The second reminder—and perhaps the more important one—is that YATTA is about empowering the community’s youth to get engaged in societal issues with strong imperative. This is its greatest strength. Junsly Kitay, one of its older members, is the perfect example of a YATTA success story—a young boy who hails from one of the city’s slums, whose very life at a young age seemed designed to follow the usual trajectory of failure because of poverty. Theatre, through YATTA, gave Mr. Kitay a ticket out of that arc.

He first heard about the Lambigit workshops in 2002 while watching television and saw Ms. Quesada-Palm inviting young people of all stripes from all over the city to join in. “I remember telling myself, for some reason, that someday I’d be part of that,” Mr. Kitay said. In 2006, four years later, he finally did—ending a long drought in his childhood when every avenue of artistic expression he tried to participate in—the visual arts, dance, choral music—seemed to close off on him. “You will never have to force anything that is truly meant to be,” Mr. Kitay admitted. “And yes, there is a plan, and your soul knows what it is. The world is a big machine, and you are part of it with a singular mission to fulfill—you just have to learn and be patient enough to find it. YATTA helped me find mine.”

For Mr. Kitay, what YATTA taught him is that there can be many good reasons for participating in the arts—one of which is advocacy, and having faith that young people like him can indeed do their part for society through artistic expression. “What first made us feel invested in YATTA is the way it helped us get rid of the fear of performing. And then it got us to do our little part in making costumes and making sets, all practical things that built craft and camaraderie. And then, finally, it got us to think that what we were doing was for a bigger cause beyond any consideration, even that of financial gain. Truth to tell, we were happy with just being given fare and food—as long as we were performing for an advocacy we believed in.”

In his final reflection, Mr. Kitay said: “If I had not joined YATTA, the probability would be that I would be part of the problem that you will have to solve. Now, I am only too happy to be part of the solution instead. It’s true that theater is life—through our performance, we can practice what we wish to happen and we wish to see in our society: for peaceful community, for respect for one another, for working for the good of everyone.

“In the end, I have to confess that I still have many struggles in life. I’ve seen better days, but I’ve also seen worse. I don’t have everything I want, but I do have all I need. My life may not be perfect, but I am blessed with my YATTA family.

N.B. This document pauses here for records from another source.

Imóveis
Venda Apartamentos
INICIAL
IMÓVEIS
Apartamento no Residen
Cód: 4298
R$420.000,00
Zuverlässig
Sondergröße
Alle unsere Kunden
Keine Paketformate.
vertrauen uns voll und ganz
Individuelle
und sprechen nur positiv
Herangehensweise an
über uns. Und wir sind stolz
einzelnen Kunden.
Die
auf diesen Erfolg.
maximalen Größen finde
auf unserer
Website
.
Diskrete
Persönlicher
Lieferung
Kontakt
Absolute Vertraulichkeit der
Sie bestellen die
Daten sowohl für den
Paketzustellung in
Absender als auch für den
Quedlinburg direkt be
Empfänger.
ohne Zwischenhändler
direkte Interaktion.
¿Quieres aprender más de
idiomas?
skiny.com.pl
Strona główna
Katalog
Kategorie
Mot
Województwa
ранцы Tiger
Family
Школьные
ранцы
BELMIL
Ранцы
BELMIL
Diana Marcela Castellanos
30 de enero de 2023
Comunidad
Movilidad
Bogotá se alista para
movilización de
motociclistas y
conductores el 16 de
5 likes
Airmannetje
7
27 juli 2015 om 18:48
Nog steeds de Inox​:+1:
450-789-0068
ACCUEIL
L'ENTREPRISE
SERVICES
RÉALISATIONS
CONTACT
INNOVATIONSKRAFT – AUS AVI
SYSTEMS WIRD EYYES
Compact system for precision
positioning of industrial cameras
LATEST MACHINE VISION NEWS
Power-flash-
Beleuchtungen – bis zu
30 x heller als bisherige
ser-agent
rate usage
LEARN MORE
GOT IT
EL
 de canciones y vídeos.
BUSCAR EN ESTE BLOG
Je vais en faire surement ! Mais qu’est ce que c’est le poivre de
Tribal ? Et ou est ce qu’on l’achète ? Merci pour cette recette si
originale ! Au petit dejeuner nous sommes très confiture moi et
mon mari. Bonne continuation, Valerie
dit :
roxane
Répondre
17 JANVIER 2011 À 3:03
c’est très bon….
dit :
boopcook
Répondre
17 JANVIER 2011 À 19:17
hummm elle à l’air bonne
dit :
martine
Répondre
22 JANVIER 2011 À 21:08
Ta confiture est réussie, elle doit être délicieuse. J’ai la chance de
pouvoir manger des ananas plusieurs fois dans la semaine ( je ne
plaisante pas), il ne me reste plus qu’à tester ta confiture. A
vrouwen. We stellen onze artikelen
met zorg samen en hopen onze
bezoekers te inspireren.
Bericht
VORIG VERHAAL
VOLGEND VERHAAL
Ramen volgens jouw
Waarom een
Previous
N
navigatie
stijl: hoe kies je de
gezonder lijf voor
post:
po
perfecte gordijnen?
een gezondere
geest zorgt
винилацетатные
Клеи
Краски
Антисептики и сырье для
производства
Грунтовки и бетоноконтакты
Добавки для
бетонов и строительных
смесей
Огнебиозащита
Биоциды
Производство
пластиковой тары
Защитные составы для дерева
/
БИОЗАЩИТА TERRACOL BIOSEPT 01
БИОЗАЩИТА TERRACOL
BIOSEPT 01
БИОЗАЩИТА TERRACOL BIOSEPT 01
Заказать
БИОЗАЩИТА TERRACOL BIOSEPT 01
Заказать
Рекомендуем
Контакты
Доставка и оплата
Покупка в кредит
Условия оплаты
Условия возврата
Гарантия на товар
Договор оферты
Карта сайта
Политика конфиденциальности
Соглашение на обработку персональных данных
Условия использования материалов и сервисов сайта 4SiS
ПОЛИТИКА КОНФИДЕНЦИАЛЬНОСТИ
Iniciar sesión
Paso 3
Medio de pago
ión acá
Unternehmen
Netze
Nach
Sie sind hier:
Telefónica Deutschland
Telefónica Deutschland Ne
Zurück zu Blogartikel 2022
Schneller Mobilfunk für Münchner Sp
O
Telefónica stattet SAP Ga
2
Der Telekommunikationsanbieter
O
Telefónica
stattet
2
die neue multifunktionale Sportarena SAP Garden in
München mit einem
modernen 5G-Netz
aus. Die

I may not be there yet [in the road to the fulfillment of all my dreams], but I am closer to it today than I was yesterday [because of YATTA].”

The 10th anniversary event ended with a touching song in Cebuano, sung by everyone clasping hands in a tight circle, which riffed on the simple theme of thankfulness and friendship. “Salamat, higala, sa inyong panahon,” the song went. “Salamat, higala, sa pulo ka tuig. Nabati namo ang inyong paghigugma’g pagtagad. Salamat, higala…”

And rightfully so: the message of that sentimental song is the very foundation of the past ten years of YATTA. Congratulations, Dessa and everyone from our little community theatre troupe that could. What you do—this is how you make a difference.